Dominions II: The Ascension Wars

Dominions II: The Ascension Wars
3
Platforms: PC, Mac, Linux
Publisher: Shrapnel Games
Developer: Illwinter Game Design
Genres: Strategy / Turn-Based Strategy
Release Date: October 27, 2003
Game Modes: Singleplayer / Multiplayer

Dominions 2: The Ascension Wars is missing a lot of stuff. There are no cities, no hexes, no discrete icons representing armies, no tech tree, and no diplomacy. It’s actually a bit odd to lump this game into the TBS genre. But in the end this is a smart, complex game that’s bold enough to be demanding, unique, and occasionally clunky, all in the service of being as epic as fantasy should be.

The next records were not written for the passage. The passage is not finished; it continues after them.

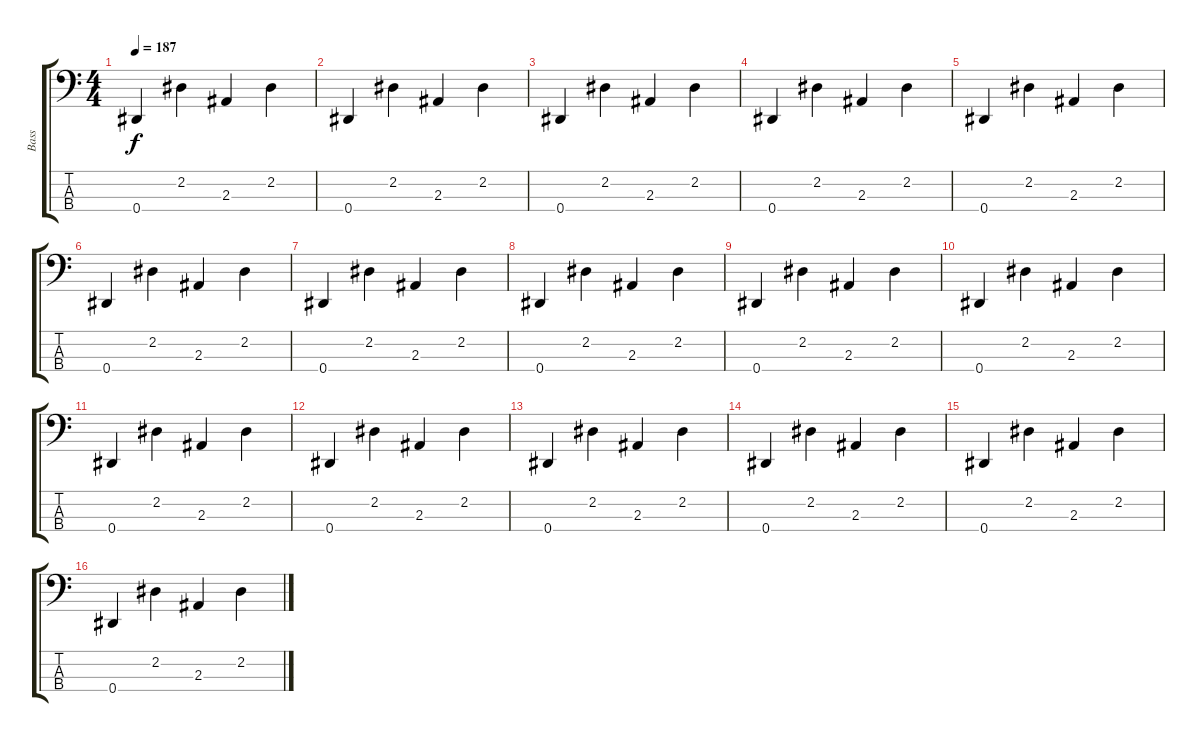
\track ("Bass" "Bass") {instrument electricbassfinger}
\staff {score tabs}
\tuning (Gb2 Db2 Ab1 Eb1) {hide}
\ts (4 4)
\tempo 187
\clef f4
\ks c
0.4.4{dy f} 2.2.4 2.3.4 2.2.4 |
0.4.4 2.2.4 2.3.4 2.2.4 |
0.4.4 2.2.4 2.3.4 2.2.4 |
0.4.4 2.2.4 2.3.4 2.2.4 |
0.4.4 2.2.4 2.3.4 2.2.4 |
0.4.4 2.2.4 2.3.4 2.2.4 |
0.4.4 2.2.4 2.3.4 2.2.4 |
0.4.4 2.2.4 2.3.4 2.2.4 |
0.4.4 2.2.4 2.3.4 2.2.4 |
0.4.4 2.2.4 2.3.4 2.2.4 |
0.4.4 2.2.4 2.3.4 2.2.4 |
0.4.4 2.2.4 2.3.4 2.2.4 |
0.4.4 2.2.4 2.3.4 2.2.4 |
0.4.4 2.2.4 2.3.4 2.2.4 |
0.4.4 2.2.4 2.3.4 2.2.4 |
0.4.4 2.2.4 2.3.4 2.2.4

7At its most basic level, Dominions II is about competing demigods that conquer provinces on a map. The core gameplay is composed of three interwoven threads: armies, magic, and religion. Although armies are the most conventional element, this is where you can really see the developers’ creativity at work. This goes beyond simple elves. It is instead a rich crowd of mythological beings, including a Lovecraftian underwater race and an Ancient Chinese society of high priests, or knights riding giant spiders.

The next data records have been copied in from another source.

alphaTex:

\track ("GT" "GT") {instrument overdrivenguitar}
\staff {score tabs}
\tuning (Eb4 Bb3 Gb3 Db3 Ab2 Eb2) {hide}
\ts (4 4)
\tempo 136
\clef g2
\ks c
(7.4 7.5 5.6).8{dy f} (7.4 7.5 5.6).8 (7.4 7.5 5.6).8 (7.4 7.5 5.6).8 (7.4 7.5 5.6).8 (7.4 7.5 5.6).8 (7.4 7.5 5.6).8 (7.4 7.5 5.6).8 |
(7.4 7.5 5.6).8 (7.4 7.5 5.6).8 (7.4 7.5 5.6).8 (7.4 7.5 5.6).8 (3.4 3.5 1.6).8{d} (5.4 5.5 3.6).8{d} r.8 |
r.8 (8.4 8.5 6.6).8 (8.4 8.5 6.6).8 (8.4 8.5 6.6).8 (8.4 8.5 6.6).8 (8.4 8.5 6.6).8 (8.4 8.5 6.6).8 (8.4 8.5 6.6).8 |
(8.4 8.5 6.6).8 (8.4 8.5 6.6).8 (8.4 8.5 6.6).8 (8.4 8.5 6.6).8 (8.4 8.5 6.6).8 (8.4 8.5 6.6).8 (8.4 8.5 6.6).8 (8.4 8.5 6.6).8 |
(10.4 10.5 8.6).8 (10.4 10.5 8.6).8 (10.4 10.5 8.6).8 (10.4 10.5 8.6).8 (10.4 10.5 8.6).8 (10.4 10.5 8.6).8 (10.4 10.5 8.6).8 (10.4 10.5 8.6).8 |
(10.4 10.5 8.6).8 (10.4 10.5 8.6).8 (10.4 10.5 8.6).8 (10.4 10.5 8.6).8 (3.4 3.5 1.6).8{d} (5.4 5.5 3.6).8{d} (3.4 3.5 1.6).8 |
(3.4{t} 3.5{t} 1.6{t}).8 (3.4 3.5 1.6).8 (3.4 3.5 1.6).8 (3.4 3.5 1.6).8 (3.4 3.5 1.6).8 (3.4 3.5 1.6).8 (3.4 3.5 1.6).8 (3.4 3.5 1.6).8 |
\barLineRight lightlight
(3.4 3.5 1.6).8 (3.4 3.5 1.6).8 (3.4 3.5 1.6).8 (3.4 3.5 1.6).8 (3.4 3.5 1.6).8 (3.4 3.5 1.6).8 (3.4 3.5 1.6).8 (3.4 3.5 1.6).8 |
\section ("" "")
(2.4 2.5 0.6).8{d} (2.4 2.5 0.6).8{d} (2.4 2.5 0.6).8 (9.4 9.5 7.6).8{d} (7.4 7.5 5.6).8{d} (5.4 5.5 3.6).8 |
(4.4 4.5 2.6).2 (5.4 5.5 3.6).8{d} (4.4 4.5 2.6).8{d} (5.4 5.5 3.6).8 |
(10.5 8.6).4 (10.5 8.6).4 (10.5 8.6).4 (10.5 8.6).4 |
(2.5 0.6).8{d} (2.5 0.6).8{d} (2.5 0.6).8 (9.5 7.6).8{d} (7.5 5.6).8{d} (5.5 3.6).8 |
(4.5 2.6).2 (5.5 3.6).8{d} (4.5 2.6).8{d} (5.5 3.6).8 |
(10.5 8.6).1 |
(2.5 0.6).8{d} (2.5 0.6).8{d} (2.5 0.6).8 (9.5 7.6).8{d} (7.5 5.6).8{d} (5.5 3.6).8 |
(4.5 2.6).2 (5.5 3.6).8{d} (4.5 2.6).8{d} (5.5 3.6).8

An “army” can consist of a single scout or hundreds of distinct soldiers and creatures. The details of each unit are tracked down to its equipment, morale, and lost limbs. Although combat is a meticulously tactical affair, it’s controlled by the computer. You arrange everyone, but the actual fighting is resolved between the turns and recorded for you to watch. This keeps the pace snappy and the gameplay focused on the strategic map.

8Magic in Dominions II depends mainly on your choice of race and demigod, which allows you access to certain types of magic—fire, water, air, death and so on. Each type provides you with certain combat and global spells, while also allowing you to create artifacts for your units and summon creatures to flesh out your armies. Magic is fueled by specific gems, which are produced in hidden sites that can only be found by magic users proficient in that type of enchantment. This ties magic use to controlling the map.

The most original thread of Dominions II’s gameplay, however, is religion. A demigod that you customize before the game leads each side. You spread your god’s dominion, which reflects how fervently he’s worshipped in a given province. The more he’s worshipped, the more a province develops toward the values you choose before the game begins, spending from a limited pool of points. Do you have a weak god with a wide range of beneficial effects? Do you have a powerful combat god whose dominion lays waste to the lands he controls? Or do you balance it, offsetting improved productivity and population growth with a freezing climate, a magical energy drain and endemic bad luck? Like the magic system, religion is tied into the control of territory and it creates a huge amount of variety.

But Dominions II isn’t an easy game to learn. The amount of detail is unsettling. Even if you can get a hold of the manual, all of the rules and settings are such that it reminds you of opening a very complex board game for the first time. But it does get several aspects right, even if it is hidden behind multiple layers of complexity.